Tuesday, March 31, 2026

Quote of the Day (John Fowles, on Why Novelists Write)

“You may think novelists always have fixed plans to which they work, so that the future predicted by Chapter One is always inexorably the actuality of Chapter Thirteen. But novelists write for countless different reasons: for money, for fame, for reviewers, for parents, for friends, for loved ones; for vanity, for pride, for curiosity, for amusement: as skilled furniture-makers enjoy making furniture, as drunkards like drinking, as judges like judging, as Sicilians like emptying a shotgun into an enemy’s back. I could fill a book with reasons, and they would all be true, though not true of all. Only one same reason is shared by all of us: we wish to create worlds as real as, but other than the world that is. Or was. This is why we cannot plan. We know a world is an organism, not a machine. We also know that a genuinely created world must be independent of its creator; a planned world (a world that fully reveals its planning) is a dead world. It is only when our characters and events begin to disobey us that they begin to live. We think we grow old, we grow wise and more tolerant; we just grow more lazy.” —English novelist, critic and poet John Fowles (1926-2005), The French Lieutenant's Woman (1969)

John Fowles was born 100 years ago today in Leigh-on-Sea, a small town in Essex, England. Four of his novels were adapted into movies: The Collector (1965), The Magus (1968), The French Lieutenant's Woman (1981), and, for TV, The Ebony Tower (1984).

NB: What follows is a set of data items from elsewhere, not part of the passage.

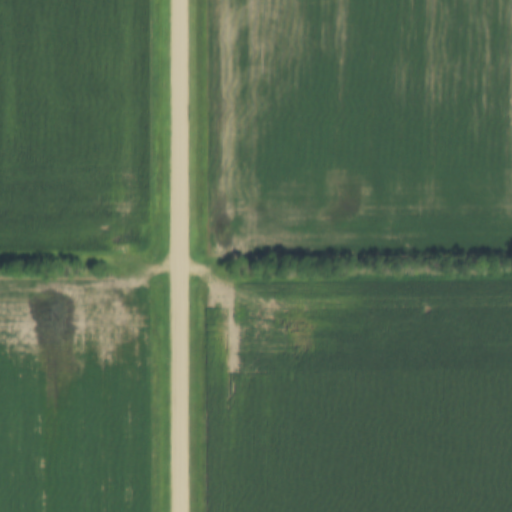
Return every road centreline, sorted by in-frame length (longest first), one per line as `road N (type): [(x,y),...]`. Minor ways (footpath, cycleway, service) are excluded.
road 1 (tertiary): [(182,511),(183,0)]
road 2 (track): [(511,255),(234,263),(210,274),(165,271),(114,288),(35,290)]
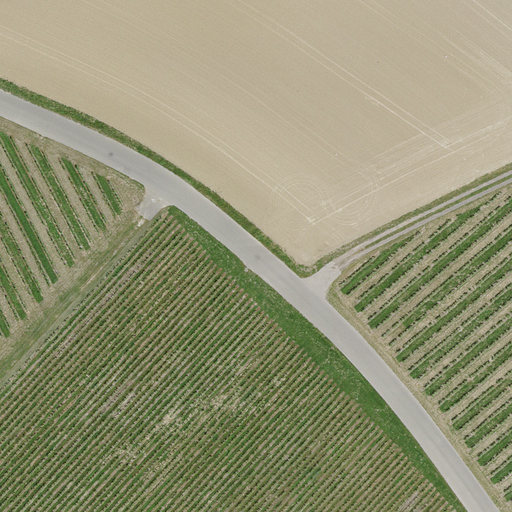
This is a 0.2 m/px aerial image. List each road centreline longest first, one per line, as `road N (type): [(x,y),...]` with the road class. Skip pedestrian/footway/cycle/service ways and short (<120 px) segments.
road 1 (tertiary): [(0,101),(129,162),(208,211),(385,372),(486,511)]
road 2 (track): [(166,183),(0,372)]
road 3 (track): [(511,177),(355,255),(305,297)]
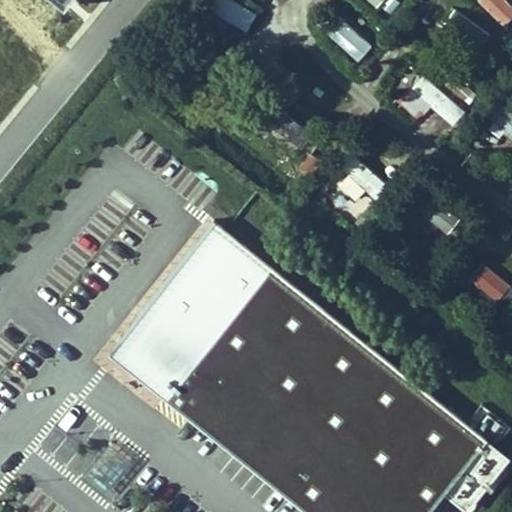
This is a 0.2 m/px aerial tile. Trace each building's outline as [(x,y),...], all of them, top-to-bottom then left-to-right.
[(247,31),(259,13),(238,0),(204,0),(203,3),(247,31)] [(401,0),(369,0),(387,16),(402,0),(401,0)] [(479,0),(504,23),(511,15),(511,1),(510,0),(479,0)] [(359,58),(373,42),(338,13),(325,29),(359,58)] [(452,124),(466,109),(424,69),(397,97),(417,116),(429,103),(452,124)] [(487,119),(511,135),(511,108),(500,101),(487,119)] [(300,149),(313,126),(270,102),(257,124),(300,149)] [(347,150),(338,164),(347,170),(339,184),(359,197),(364,189),(376,196),(389,177),(347,150)] [(448,229),(459,213),(429,191),(417,207),(448,229)] [(508,454),(211,220),(111,348),(316,511),(426,511),(452,482),(474,500),(508,454)] [(501,302),(511,288),(511,283),(482,260),(469,276),(501,302)]
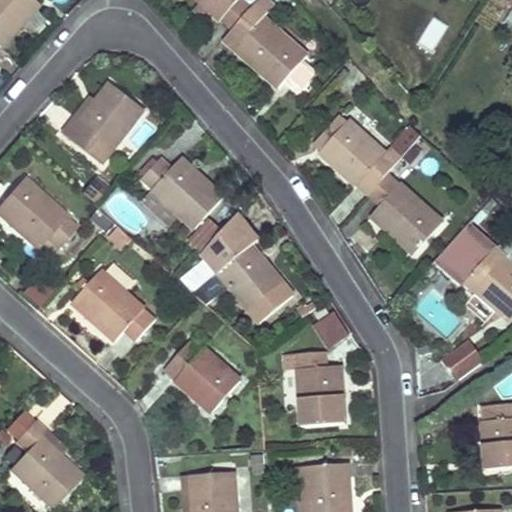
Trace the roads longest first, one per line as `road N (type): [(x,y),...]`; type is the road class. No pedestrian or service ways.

Ironically, the one that did not was Daniel Martin (1977), whose title character is an English playwright who becomes a well-paid but dissatisfied Hollywood script doctor.

For nearly 20 years, Fowles landed on the bestseller lists with large novels best characterized as metafictional, psychological, and postmodern. But even during his lifetime attention to him receded (to some extent, probably hastened by a stroke suffered in 1988), and it has only grown more so in the two decades since his death.

The book of his that seems to have the best chance of being continually re-read is The French Lieutenant's Woman, which, like A.S. Byatt’s later Possession, is a historical romance set in the Victorian Era but with a modern narrative voice.